### TASK
The listing below should be written out word for word, with its pictures removed.

### RECORDED INFORMATION
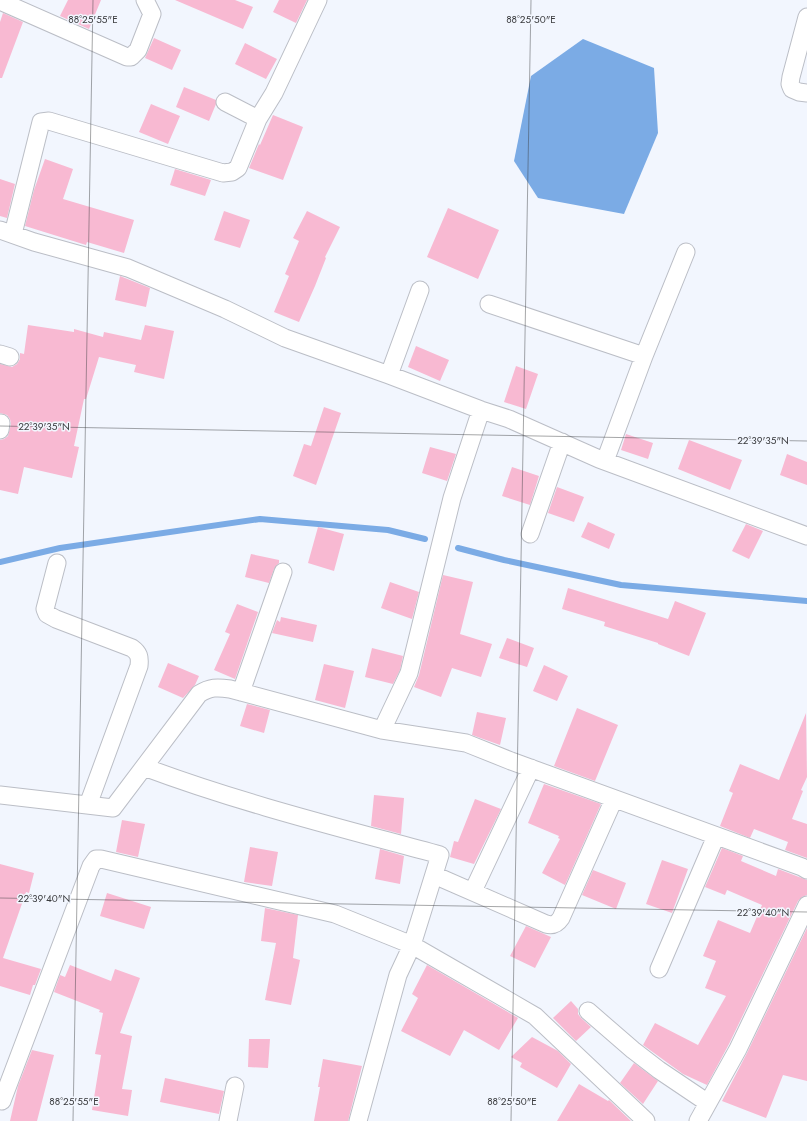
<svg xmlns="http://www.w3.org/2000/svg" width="807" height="1121" font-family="Jost,sans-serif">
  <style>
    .water { fill: #7babe5 }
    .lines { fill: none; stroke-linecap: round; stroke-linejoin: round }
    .stream { stroke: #7babe5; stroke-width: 6 }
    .building { fill: #f8b9d2 }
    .minor-casing { stroke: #bbbec6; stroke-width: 19 }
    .minor { stroke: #fff; stroke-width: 17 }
    .ticks { fill: none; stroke: #3a3b3e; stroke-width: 1; stroke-opacity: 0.45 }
    .ticks-label { font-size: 10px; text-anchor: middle; fill: #3a3b3e; stroke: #f2f6fe; stroke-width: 3; stroke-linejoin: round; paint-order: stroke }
  </style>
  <rect width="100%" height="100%" fill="#f2f6fe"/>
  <!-- water -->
  <path class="water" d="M583,39L654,68L658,133L624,214L538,198L514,161L531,76Z"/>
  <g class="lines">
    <!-- stream -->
    <path class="stream" d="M458,548L504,560L621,585L807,601
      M0,562L60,548L260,519L388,530L425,539"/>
  </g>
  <!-- building -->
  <path class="building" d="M68,0H101L89,29L60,16Z
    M175,0H235L253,7L243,29Z
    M279,0H307L296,23L273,12Z
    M3,13L23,22L2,78H0V22Z
    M154,38L181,50L172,70L145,58Z
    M245,43L277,59L266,79L235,64Z
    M184,87L216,100V104L209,121L176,107Z
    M151,104L180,116L168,144L139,132Z
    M273,115L303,127L283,180L249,168L259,144L260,145Z
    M45,159L73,169L63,199L134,220L124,253L87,242L86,245L25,226L34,190Z
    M175,169L211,180L205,196L170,185Z
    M0,179L15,184L7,218L0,216Z
    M448,208L499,230L478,279L427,257Z
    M224,211L250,220L240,248L214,240Z
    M307,211L340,227L325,257L326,258L315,286L299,322L274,312L289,276L285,274L299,241L293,238Z
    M120,276L150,288L146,307L115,300Z
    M28,325L74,332V329L103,337L104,332L141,340L145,325L174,331L164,379L134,372L136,365L99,357L86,399H84L74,446L79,447L72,478L24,467L18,494L0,490V440L4,439L8,436L11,424L10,419L7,415L0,413V364L12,367L17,364L20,359V353L24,354Z
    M416,346L449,360L440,381L408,367Z
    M516,366L538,374L526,409L504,402Z
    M324,407L341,413L316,485L293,476L304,444L311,446Z
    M626,434L653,443L648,459L621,450Z
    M689,440L742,460L730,490L678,469Z
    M430,447L456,454L447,481L422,473Z
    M787,454L807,462V485L780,475Z
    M512,467L539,476L530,505L502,496Z
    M557,487L584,497L574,522L548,513Z
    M588,522L615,534L609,549L581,537Z
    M746,524L763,531L749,559L732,551Z
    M318,527L344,534L334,571L308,563Z
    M251,554L279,560V563L274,569L269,583L245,577Z
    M443,575L473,582L460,634L492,644L481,677L452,668L441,697L414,687L419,675Z
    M390,582L419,592L412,619L381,608Z
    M568,588L668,619L675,601L706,613L689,656L658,644V643L604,626L605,622L562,609Z
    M237,604L258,612L235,679L214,670L230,634L225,632Z
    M281,617L317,625L313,642L272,633L277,620L280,622Z
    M507,638L534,648L527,667L499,658Z
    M372,648L403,656L400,670L393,684L365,677Z
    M168,663L199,676L195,685L183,698L158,687Z
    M324,664L354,671L345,708L315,700Z
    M544,665L568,676L557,701L533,691Z
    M247,704L270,710L264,733L240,726Z
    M577,708L618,725L595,781L554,766Z
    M477,712L506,718L500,745L472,735Z
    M806,713L807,777L801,790L803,791L792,819L807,824V858L785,850L788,842L754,829L750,838L720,826L733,793L729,791L740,764L779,780Z
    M544,784L601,804L565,885L542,873L560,839L558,838L559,836L528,823Z
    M374,795L404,798L401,834L371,826Z
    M475,799L501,809L474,864L450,857L454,841L458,842Z
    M122,820L145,824L138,857L116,852Z
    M250,847L278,852L272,886L244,882Z
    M722,848L743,856L741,861L776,876L778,869L807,880V895L802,897L798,901L729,1044L707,1085L683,1074L643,1045L655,1023L698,1045L726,996L705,988L716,961L703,956L718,920L750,933L762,905L727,890L725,895L705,887Z
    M380,849L404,856L400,884L375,879Z
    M662,860L688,869L672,913L646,904Z
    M0,864L34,873L29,893L26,892L3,958L41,969L35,985H33L30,995L0,986Z
    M593,870L626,883L616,909L582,895Z
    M107,893L151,907L144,929L100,916Z
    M265,908L298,915L293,958L300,960L291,1005L265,1000L276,943L261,941Z
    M526,926L551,937L535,968L510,956Z
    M807,928V1081L783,1075L766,1118L722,1101L747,1053Z
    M70,965L111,981L115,969L140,978L120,1033L132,1036L122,1089L132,1090L128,1116L92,1110L101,1055L95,1054L103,1013L99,1012L100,1010L54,992L60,975L65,977Z
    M427,965L518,1018L499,1050L464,1030L450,1056L401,1031L418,998L412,994Z
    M571,1001L578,1009V1014L581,1018L591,1027L576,1041L553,1018Z
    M532,1037L558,1051L571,1064L557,1088L520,1067L522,1063L511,1057Z
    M249,1039H270L268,1068L248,1067Z
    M32,1050L54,1055L37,1121H10L18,1086Z
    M323,1059L362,1066L348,1121H314L320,1087H318Z
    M634,1063L658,1081L643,1104L620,1083Z
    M165,1078L224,1091L219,1114L160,1102Z
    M579,1084L608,1101L609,1100L631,1121H557Z"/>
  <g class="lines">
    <!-- minor casing -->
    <g class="minor-casing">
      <path id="minor" d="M0,1L127,57H131L138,50L152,14L145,0
        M807,17L791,77L790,84L792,89L799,92L807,93
        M225,102L258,119
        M0,230L34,242L128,268L225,309L285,338L389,375L481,410L509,419L599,459L807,536
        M13,234L41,122L49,121L223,173L232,172L238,168L258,119L274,93L318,0
        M489,304L644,356
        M0,354L10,357
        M389,375L420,290
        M0,423H1L0,430
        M605,461L644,356L686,252
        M530,534L562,442
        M57,563L45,609L47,614L56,619L132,648C139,653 140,657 139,666L88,805
        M241,692L283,572
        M382,730L409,673L452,498L481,410
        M144,767C240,803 341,828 440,855L412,945L398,975L358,1121
        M0,795L113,808L199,694C210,687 217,687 230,689L382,730L466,743L511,761L802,867L807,870
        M434,875L546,924C553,926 557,924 561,918L614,799
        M473,891L531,768
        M659,969L716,836
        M588,1011L633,1050L659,1070L708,1103
        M0,1100L2,1101L91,866L96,859H101L335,914L412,945L535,1016L646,1121
        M228,1121L235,1086
        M698,1121L738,1049L807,905"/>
    </g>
    <!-- minor -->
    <use href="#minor" class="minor"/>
  </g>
  <!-- ticks -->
  <path class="ticks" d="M0,426L807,441M0,898L807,912M73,1121L93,0M511,1121L531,0"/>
  <g class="ticks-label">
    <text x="93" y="23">88°25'55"E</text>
    <text x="531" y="23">88°25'50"E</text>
    <text x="44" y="430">22°39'35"N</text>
    <text x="763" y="444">22°39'35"N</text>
    <text x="44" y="902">22°39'40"N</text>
    <text x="763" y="916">22°39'40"N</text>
    <text x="74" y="1105">88°25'55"E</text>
    <text x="512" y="1105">88°25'50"E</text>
  </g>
</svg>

### ANSWER BOX
<svg xmlns="http://www.w3.org/2000/svg" width="807" height="1121" font-family="Jost,sans-serif">
  <style>
    .water { fill: #7babe5 }
    .lines { fill: none; stroke-linecap: round; stroke-linejoin: round }
    .stream { stroke: #7babe5; stroke-width: 6 }
    .building { fill: #f8b9d2 }
    .minor-casing { stroke: #bbbec6; stroke-width: 19 }
    .minor { stroke: #fff; stroke-width: 17 }
    .ticks { fill: none; stroke: #3a3b3e; stroke-width: 1; stroke-opacity: 0.45 }
    .ticks-label { font-size: 10px; text-anchor: middle; fill: #3a3b3e; stroke: #f2f6fe; stroke-width: 3; stroke-linejoin: round; paint-order: stroke }
  </style>
  <rect width="100%" height="100%" fill="#f2f6fe"/>
  <!-- water -->
  <path class="water" d="M583,39L654,68L658,133L624,214L538,198L514,161L531,76Z"/>
  <g class="lines">
    <!-- stream -->
    <path class="stream" d="M458,548L504,560L621,585L807,601
      M0,562L60,548L260,519L388,530L425,539"/>
  </g>
  <!-- building -->
  <path class="building" d="M68,0H101L89,29L60,16Z
    M175,0H235L253,7L243,29Z
    M279,0H307L296,23L273,12Z
    M3,13L23,22L2,78H0V22Z
    M154,38L181,50L172,70L145,58Z
    M245,43L277,59L266,79L235,64Z
    M184,87L216,100V104L209,121L176,107Z
    M151,104L180,116L168,144L139,132Z
    M273,115L303,127L283,180L249,168L259,144L260,145Z
    M45,159L73,169L63,199L134,220L124,253L87,242L86,245L25,226L34,190Z
    M175,169L211,180L205,196L170,185Z
    M0,179L15,184L7,218L0,216Z
    M448,208L499,230L478,279L427,257Z
    M224,211L250,220L240,248L214,240Z
    M307,211L340,227L325,257L326,258L315,286L299,322L274,312L289,276L285,274L299,241L293,238Z
    M120,276L150,288L146,307L115,300Z
    M28,325L74,332V329L103,337L104,332L141,340L145,325L174,331L164,379L134,372L136,365L99,357L86,399H84L74,446L79,447L72,478L24,467L18,494L0,490V440L4,439L8,436L11,424L10,419L7,415L0,413V364L12,367L17,364L20,359V353L24,354Z
    M416,346L449,360L440,381L408,367Z
    M516,366L538,374L526,409L504,402Z
    M324,407L341,413L316,485L293,476L304,444L311,446Z
    M626,434L653,443L648,459L621,450Z
    M689,440L742,460L730,490L678,469Z
    M430,447L456,454L447,481L422,473Z
    M787,454L807,462V485L780,475Z
    M512,467L539,476L530,505L502,496Z
    M557,487L584,497L574,522L548,513Z
    M588,522L615,534L609,549L581,537Z
    M746,524L763,531L749,559L732,551Z
    M318,527L344,534L334,571L308,563Z
    M251,554L279,560V563L274,569L269,583L245,577Z
    M443,575L473,582L460,634L492,644L481,677L452,668L441,697L414,687L419,675Z
    M390,582L419,592L412,619L381,608Z
    M568,588L668,619L675,601L706,613L689,656L658,644V643L604,626L605,622L562,609Z
    M237,604L258,612L235,679L214,670L230,634L225,632Z
    M281,617L317,625L313,642L272,633L277,620L280,622Z
    M507,638L534,648L527,667L499,658Z
    M372,648L403,656L400,670L393,684L365,677Z
    M168,663L199,676L195,685L183,698L158,687Z
    M324,664L354,671L345,708L315,700Z
    M544,665L568,676L557,701L533,691Z
    M247,704L270,710L264,733L240,726Z
    M577,708L618,725L595,781L554,766Z
    M477,712L506,718L500,745L472,735Z
    M806,713L807,777L801,790L803,791L792,819L807,824V858L785,850L788,842L754,829L750,838L720,826L733,793L729,791L740,764L779,780Z
    M544,784L601,804L565,885L542,873L560,839L558,838L559,836L528,823Z
    M374,795L404,798L401,834L371,826Z
    M475,799L501,809L474,864L450,857L454,841L458,842Z
    M122,820L145,824L138,857L116,852Z
    M250,847L278,852L272,886L244,882Z
    M722,848L743,856L741,861L776,876L778,869L807,880V895L802,897L798,901L729,1044L707,1085L683,1074L643,1045L655,1023L698,1045L726,996L705,988L716,961L703,956L718,920L750,933L762,905L727,890L725,895L705,887Z
    M380,849L404,856L400,884L375,879Z
    M662,860L688,869L672,913L646,904Z
    M0,864L34,873L29,893L26,892L3,958L41,969L35,985H33L30,995L0,986Z
    M593,870L626,883L616,909L582,895Z
    M107,893L151,907L144,929L100,916Z
    M265,908L298,915L293,958L300,960L291,1005L265,1000L276,943L261,941Z
    M526,926L551,937L535,968L510,956Z
    M807,928V1081L783,1075L766,1118L722,1101L747,1053Z
    M70,965L111,981L115,969L140,978L120,1033L132,1036L122,1089L132,1090L128,1116L92,1110L101,1055L95,1054L103,1013L99,1012L100,1010L54,992L60,975L65,977Z
    M427,965L518,1018L499,1050L464,1030L450,1056L401,1031L418,998L412,994Z
    M571,1001L578,1009V1014L581,1018L591,1027L576,1041L553,1018Z
    M532,1037L558,1051L571,1064L557,1088L520,1067L522,1063L511,1057Z
    M249,1039H270L268,1068L248,1067Z
    M32,1050L54,1055L37,1121H10L18,1086Z
    M323,1059L362,1066L348,1121H314L320,1087H318Z
    M634,1063L658,1081L643,1104L620,1083Z
    M165,1078L224,1091L219,1114L160,1102Z
    M579,1084L608,1101L609,1100L631,1121H557Z"/>
  <g class="lines">
    <!-- minor casing -->
    <g class="minor-casing">
      <path id="minor" d="M0,1L127,57H131L138,50L152,14L145,0
        M807,17L791,77L790,84L792,89L799,92L807,93
        M225,102L258,119
        M0,230L34,242L128,268L225,309L285,338L389,375L481,410L509,419L599,459L807,536
        M13,234L41,122L49,121L223,173L232,172L238,168L258,119L274,93L318,0
        M489,304L644,356
        M0,354L10,357
        M389,375L420,290
        M0,423H1L0,430
        M605,461L644,356L686,252
        M530,534L562,442
        M57,563L45,609L47,614L56,619L132,648C139,653 140,657 139,666L88,805
        M241,692L283,572
        M382,730L409,673L452,498L481,410
        M144,767C240,803 341,828 440,855L412,945L398,975L358,1121
        M0,795L113,808L199,694C210,687 217,687 230,689L382,730L466,743L511,761L802,867L807,870
        M434,875L546,924C553,926 557,924 561,918L614,799
        M473,891L531,768
        M659,969L716,836
        M588,1011L633,1050L659,1070L708,1103
        M0,1100L2,1101L91,866L96,859H101L335,914L412,945L535,1016L646,1121
        M228,1121L235,1086
        M698,1121L738,1049L807,905"/>
    </g>
    <!-- minor -->
    <use href="#minor" class="minor"/>
  </g>
  <!-- ticks -->
  <path class="ticks" d="M0,426L807,441M0,898L807,912M73,1121L93,0M511,1121L531,0"/>
  <g class="ticks-label">
    <text x="93" y="23">88°25'55"E</text>
    <text x="531" y="23">88°25'50"E</text>
    <text x="44" y="430">22°39'35"N</text>
    <text x="763" y="444">22°39'35"N</text>
    <text x="44" y="902">22°39'40"N</text>
    <text x="763" y="916">22°39'40"N</text>
    <text x="74" y="1105">88°25'55"E</text>
    <text x="512" y="1105">88°25'50"E</text>
  </g>
</svg>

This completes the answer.